● **ENTRIES SHOWN**:

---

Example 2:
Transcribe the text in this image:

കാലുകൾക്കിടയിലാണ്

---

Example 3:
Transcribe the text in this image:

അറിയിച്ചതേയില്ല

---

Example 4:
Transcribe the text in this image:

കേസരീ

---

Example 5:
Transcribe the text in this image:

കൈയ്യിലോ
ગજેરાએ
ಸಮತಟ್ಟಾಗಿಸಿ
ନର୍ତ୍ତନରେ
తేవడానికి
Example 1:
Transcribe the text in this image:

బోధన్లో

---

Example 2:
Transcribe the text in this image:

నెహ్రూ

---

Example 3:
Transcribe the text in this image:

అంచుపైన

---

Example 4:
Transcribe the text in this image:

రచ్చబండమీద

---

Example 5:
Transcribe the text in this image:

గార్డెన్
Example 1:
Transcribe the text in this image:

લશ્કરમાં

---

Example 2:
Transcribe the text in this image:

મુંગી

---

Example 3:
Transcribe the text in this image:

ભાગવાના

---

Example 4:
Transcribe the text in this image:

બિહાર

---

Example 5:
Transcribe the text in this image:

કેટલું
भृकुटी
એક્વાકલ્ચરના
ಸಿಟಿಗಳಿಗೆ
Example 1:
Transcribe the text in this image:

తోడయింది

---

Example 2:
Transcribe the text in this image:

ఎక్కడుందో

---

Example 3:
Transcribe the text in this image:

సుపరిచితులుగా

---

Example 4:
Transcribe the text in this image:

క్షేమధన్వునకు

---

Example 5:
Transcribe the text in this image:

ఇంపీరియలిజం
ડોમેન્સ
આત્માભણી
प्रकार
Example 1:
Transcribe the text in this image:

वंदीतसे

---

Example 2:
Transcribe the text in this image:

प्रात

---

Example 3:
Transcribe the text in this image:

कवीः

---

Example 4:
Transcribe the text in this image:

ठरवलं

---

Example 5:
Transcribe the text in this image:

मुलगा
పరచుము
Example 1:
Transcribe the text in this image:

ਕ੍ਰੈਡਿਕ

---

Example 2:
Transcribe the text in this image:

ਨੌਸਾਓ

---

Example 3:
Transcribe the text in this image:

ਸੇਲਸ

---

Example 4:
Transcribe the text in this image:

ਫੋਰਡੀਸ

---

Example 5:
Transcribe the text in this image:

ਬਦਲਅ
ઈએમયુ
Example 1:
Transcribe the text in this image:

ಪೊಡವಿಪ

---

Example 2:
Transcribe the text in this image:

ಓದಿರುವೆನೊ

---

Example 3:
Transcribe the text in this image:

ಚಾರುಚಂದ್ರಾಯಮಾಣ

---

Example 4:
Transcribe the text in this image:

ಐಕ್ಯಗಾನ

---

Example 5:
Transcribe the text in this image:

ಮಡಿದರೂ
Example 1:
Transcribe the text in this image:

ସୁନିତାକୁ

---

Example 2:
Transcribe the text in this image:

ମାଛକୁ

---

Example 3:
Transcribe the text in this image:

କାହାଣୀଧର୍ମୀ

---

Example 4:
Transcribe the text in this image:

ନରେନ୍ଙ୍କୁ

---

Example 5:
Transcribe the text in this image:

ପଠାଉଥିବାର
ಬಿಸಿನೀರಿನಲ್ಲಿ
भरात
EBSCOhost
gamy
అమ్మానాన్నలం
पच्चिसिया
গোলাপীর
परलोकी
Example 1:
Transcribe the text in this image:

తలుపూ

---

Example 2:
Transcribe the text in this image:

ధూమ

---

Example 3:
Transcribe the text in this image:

● **HOW TO COMPLETE THIS TASK**: The listing above should be printed again in full, unchanged.

● **COMPLETED TASK**:
---

Example 2:
Transcribe the text in this image:

കാലുകൾക്കിടയിലാണ്

---

Example 3:
Transcribe the text in this image:

അറിയിച്ചതേയില്ല

---

Example 4:
Transcribe the text in this image:

കേസരീ

---

Example 5:
Transcribe the text in this image:

കൈയ്യിലോ
ગજેરાએ
ಸಮತಟ್ಟಾಗಿಸಿ
ନର୍ତ୍ତନରେ
తేవడానికి
Example 1:
Transcribe the text in this image:

బోధన్లో

---

Example 2:
Transcribe the text in this image:

నెహ్రూ

---

Example 3:
Transcribe the text in this image:

అంచుపైన

---

Example 4:
Transcribe the text in this image:

రచ్చబండమీద

---

Example 5:
Transcribe the text in this image:

గార్డెన్
Example 1:
Transcribe the text in this image:

લશ્કરમાં

---

Example 2:
Transcribe the text in this image:

મુંગી

---

Example 3:
Transcribe the text in this image:

ભાગવાના

---

Example 4:
Transcribe the text in this image:

બિહાર

---

Example 5:
Transcribe the text in this image:

કેટલું
भृकुटी
એક્વાકલ્ચરના
ಸಿಟಿಗಳಿಗೆ
Example 1:
Transcribe the text in this image:

తోడయింది

---

Example 2:
Transcribe the text in this image:

ఎక్కడుందో

---

Example 3:
Transcribe the text in this image:

సుపరిచితులుగా

---

Example 4:
Transcribe the text in this image:

క్షేమధన్వునకు

---

Example 5:
Transcribe the text in this image:

ఇంపీరియలిజం
ડોમેન્સ
આત્માભણી
प्रकार
Example 1:
Transcribe the text in this image:

वंदीतसे

---

Example 2:
Transcribe the text in this image:

प्रात

---

Example 3:
Transcribe the text in this image:

कवीः

---

Example 4:
Transcribe the text in this image:

ठरवलं

---

Example 5:
Transcribe the text in this image:

मुलगा
పరచుము
Example 1:
Transcribe the text in this image:

ਕ੍ਰੈਡਿਕ

---

Example 2:
Transcribe the text in this image:

ਨੌਸਾਓ

---

Example 3:
Transcribe the text in this image:

ਸੇਲਸ

---

Example 4:
Transcribe the text in this image:

ਫੋਰਡੀਸ

---

Example 5:
Transcribe the text in this image:

ਬਦਲਅ
ઈએમયુ
Example 1:
Transcribe the text in this image:

ಪೊಡವಿಪ

---

Example 2:
Transcribe the text in this image:

ಓದಿರುವೆನೊ

---

Example 3:
Transcribe the text in this image:

ಚಾರುಚಂದ್ರಾಯಮಾಣ

---

Example 4:
Transcribe the text in this image:

ಐಕ್ಯಗಾನ

---

Example 5:
Transcribe the text in this image:

ಮಡಿದರೂ
Example 1:
Transcribe the text in this image:

ସୁନିତାକୁ

---

Example 2:
Transcribe the text in this image:

ମାଛକୁ

---

Example 3:
Transcribe the text in this image:

କାହାଣୀଧର୍ମୀ

---

Example 4:
Transcribe the text in this image:

ନରେନ୍ଙ୍କୁ

---

Example 5:
Transcribe the text in this image:

ପଠାଉଥିବାର
ಬಿಸಿನೀರಿನಲ್ಲಿ
भरात
EBSCOhost
gamy
అమ్మానాన్నలం
पच्चिसिया
গোলাপীর
परलोकी
Example 1:
Transcribe the text in this image:

తలుపూ

---

Example 2:
Transcribe the text in this image:

ధూమ

---

Example 3:
Transcribe the text in this image:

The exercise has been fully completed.